### READING PASSAGE
########

I’ve loved music for as long back as I can remember.  When I was around 9 or 10 years old, my mom would buy all kinds of new music and I would sit with the record covers and marvel at the art and photos while amazing and interesting sounds swirled around the room.  And when the feeling was right, Mom would boldly turn the volume dial past 5, the number that was considered the safe point to prevent noise complaints.  I still get nostalgic when flipping through the disorganized stacks of vinyl at our local record store and I come across a familiar cover that, as a kid, I would sit cross-legged on the floor and study for hours.

Mom eventually settled in to a pretty steady diet of Country and Western music.  It was still performed by crooners with actual life experience back then (Waylon Jennings, Kenny Rogers, George Jones, Conway Twitty…you get the idea) but before all that, there was The Police, Split Enz, Fleetwood Mac, The Cars, and even eyebrow raisers like Rough Trade.  Did she really just yell “Is he screwing with her?”  Music dominated over TV in my house and I’m thankful for it.

########

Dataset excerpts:
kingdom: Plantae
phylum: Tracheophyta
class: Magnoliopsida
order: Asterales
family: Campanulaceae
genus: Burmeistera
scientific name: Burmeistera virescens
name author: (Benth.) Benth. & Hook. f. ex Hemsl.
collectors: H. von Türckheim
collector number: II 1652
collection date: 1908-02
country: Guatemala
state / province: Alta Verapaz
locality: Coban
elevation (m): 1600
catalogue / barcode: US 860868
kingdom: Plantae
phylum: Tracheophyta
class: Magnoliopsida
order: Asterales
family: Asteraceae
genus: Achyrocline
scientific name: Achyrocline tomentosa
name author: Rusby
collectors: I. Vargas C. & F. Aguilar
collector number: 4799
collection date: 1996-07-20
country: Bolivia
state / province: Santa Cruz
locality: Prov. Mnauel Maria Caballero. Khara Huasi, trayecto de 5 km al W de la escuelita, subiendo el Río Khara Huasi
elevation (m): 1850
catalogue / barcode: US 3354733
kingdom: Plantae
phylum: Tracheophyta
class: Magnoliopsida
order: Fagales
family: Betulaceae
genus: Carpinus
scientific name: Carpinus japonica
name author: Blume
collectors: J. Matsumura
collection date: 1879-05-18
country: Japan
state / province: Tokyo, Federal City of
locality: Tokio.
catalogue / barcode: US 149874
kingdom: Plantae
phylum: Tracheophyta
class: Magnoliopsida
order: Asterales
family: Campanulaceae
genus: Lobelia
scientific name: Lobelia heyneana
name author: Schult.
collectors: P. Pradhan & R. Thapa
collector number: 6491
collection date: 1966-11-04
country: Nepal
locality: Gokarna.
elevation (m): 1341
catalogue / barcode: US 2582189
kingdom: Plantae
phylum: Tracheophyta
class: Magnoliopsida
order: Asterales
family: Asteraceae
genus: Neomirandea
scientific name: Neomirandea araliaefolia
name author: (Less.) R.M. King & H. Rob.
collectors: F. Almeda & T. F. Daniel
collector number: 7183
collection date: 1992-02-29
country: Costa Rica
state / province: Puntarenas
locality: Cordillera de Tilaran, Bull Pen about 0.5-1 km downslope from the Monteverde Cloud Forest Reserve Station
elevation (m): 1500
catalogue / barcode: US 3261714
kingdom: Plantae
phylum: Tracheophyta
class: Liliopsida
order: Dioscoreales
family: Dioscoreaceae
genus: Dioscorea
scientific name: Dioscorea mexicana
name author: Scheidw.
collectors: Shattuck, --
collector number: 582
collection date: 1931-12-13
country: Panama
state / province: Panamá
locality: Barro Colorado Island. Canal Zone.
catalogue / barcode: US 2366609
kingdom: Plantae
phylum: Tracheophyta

########

According to the passage about childhood music, which number on the volume dial was considered the safe point to prevent noise complaints?

### RESPONSE AREA
5